──────── Supplied entries ────────
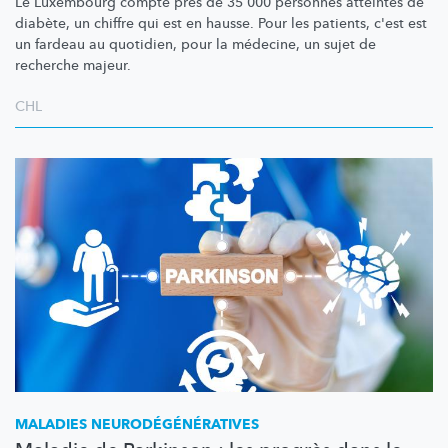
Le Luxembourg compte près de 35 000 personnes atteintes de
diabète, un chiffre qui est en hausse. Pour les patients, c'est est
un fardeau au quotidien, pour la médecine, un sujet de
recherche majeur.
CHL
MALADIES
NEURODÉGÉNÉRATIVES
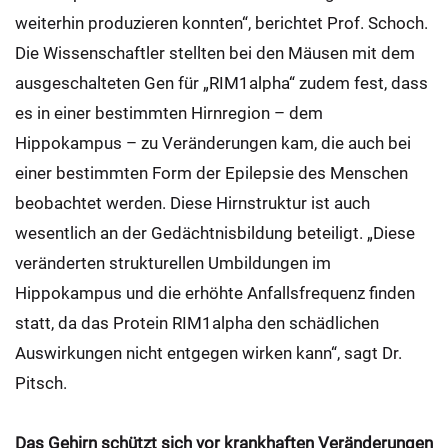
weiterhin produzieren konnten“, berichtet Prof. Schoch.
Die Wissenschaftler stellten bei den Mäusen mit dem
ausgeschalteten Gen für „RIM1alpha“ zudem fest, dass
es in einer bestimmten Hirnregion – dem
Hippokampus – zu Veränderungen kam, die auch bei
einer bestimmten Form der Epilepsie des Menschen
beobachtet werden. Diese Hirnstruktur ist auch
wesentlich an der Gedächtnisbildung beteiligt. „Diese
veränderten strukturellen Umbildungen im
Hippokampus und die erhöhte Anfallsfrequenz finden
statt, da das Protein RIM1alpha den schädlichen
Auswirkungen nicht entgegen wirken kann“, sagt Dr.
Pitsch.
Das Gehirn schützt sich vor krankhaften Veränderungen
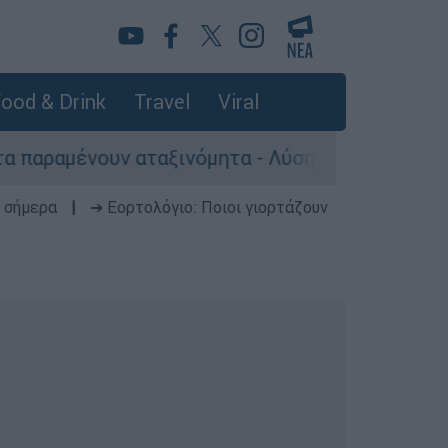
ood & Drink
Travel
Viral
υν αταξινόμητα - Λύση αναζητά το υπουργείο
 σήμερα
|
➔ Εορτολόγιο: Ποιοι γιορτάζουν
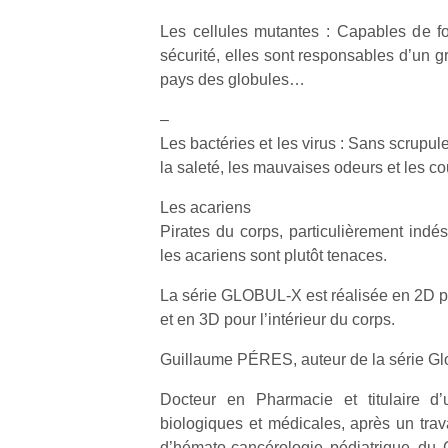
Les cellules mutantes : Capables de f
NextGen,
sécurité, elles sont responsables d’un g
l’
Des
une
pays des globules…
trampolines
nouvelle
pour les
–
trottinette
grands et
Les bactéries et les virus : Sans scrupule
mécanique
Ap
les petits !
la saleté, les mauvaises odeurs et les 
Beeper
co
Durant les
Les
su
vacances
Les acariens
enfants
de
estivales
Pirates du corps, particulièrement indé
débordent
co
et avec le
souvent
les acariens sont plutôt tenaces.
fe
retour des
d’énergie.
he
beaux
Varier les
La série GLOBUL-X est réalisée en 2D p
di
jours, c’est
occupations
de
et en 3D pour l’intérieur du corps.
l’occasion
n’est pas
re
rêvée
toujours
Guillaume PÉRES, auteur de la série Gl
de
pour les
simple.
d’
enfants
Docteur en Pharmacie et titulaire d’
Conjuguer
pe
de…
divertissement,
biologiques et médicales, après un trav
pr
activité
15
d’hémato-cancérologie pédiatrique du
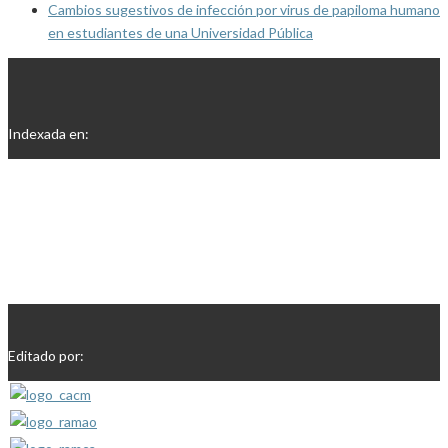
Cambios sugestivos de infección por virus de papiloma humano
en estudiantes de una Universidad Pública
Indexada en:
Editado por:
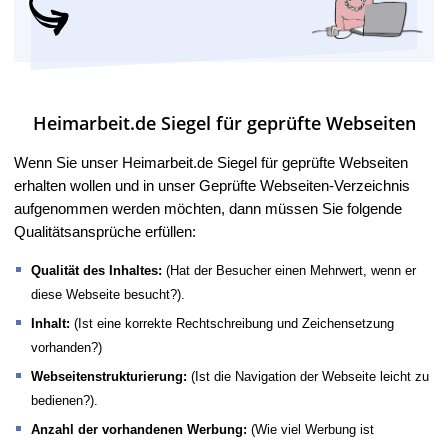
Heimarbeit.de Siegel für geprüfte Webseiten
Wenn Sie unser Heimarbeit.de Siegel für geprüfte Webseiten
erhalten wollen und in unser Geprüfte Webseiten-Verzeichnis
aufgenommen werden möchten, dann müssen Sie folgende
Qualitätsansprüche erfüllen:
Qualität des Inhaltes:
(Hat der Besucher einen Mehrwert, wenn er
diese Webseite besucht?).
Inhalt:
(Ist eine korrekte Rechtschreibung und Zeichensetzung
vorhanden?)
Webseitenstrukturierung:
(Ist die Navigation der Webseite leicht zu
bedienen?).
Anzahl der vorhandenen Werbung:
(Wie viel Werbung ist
────────
- Try it -
Each record must appear again exactly as written above, without its pictures.

- Response -
Le Luxembourg compte près de 35 000 personnes atteintes de
diabète, un chiffre qui est en hausse. Pour les patients, c'est est
un fardeau au quotidien, pour la médecine, un sujet de
recherche majeur.
CHL
MALADIES
NEURODÉGÉNÉRATIVES
weiterhin produzieren konnten“, berichtet Prof. Schoch.
Die Wissenschaftler stellten bei den Mäusen mit dem
ausgeschalteten Gen für „RIM1alpha“ zudem fest, dass
es in einer bestimmten Hirnregion – dem
Hippokampus – zu Veränderungen kam, die auch bei
einer bestimmten Form der Epilepsie des Menschen
beobachtet werden. Diese Hirnstruktur ist auch
wesentlich an der Gedächtnisbildung beteiligt. „Diese
veränderten strukturellen Umbildungen im
Hippokampus und die erhöhte Anfallsfrequenz finden
statt, da das Protein RIM1alpha den schädlichen
Auswirkungen nicht entgegen wirken kann“, sagt Dr.
Pitsch.
Das Gehirn schützt sich vor krankhaften Veränderungen
ood & Drink
Travel
Viral
υν αταξινόμητα - Λύση αναζητά το υπουργείο
 σήμερα
|
➔ Εορτολόγιο: Ποιοι γιορτάζουν
Les cellules mutantes : Capables de f
NextGen,
sécurité, elles sont responsables d’un g
l’
Des
une
pays des globules…
trampolines
nouvelle
pour les
–
trottinette
grands et
Les bactéries et les virus : Sans scrupule
mécanique
Ap
les petits !
la saleté, les mauvaises odeurs et les 
Beeper
co
Durant les
Les
su
vacances
Les acariens
enfants
de
estivales
Pirates du corps, particulièrement indé
débordent
co
et avec le
souvent
les acariens sont plutôt tenaces.
fe
retour des
d’énergie.
he
beaux
Varier les
La série GLOBUL-X est réalisée en 2D p
di
jours, c’est
occupations
de
et en 3D pour l’intérieur du corps.
l’occasion
n’est pas
re
rêvée
toujours
Guillaume PÉRES, auteur de la série Gl
de
pour les
simple.
d’
enfants
Docteur en Pharmacie et titulaire d’
Conjuguer
pe
de…
divertissement,
biologiques et médicales, après un trav
pr
activité
15
d’hémato-cancérologie pédiatrique du
Cambios sugestivos de infección por virus de papiloma humano
en estudiantes de una Universidad Pública
Indexada en:
Editado por:
Heimarbeit.de Siegel für geprüfte Webseiten
Wenn Sie unser Heimarbeit.de Siegel für geprüfte Webseiten
erhalten wollen und in unser Geprüfte Webseiten-Verzeichnis
aufgenommen werden möchten, dann müssen Sie folgende
Qualitätsansprüche erfüllen:
Qualität des Inhaltes:
(Hat der Besucher einen Mehrwert, wenn er
diese Webseite besucht?).
Inhalt:
(Ist eine korrekte Rechtschreibung und Zeichensetzung
vorhanden?)
Webseitenstrukturierung:
(Ist die Navigation der Webseite leicht zu
bedienen?).
Anzahl der vorhandenen Werbung:
(Wie viel Werbung ist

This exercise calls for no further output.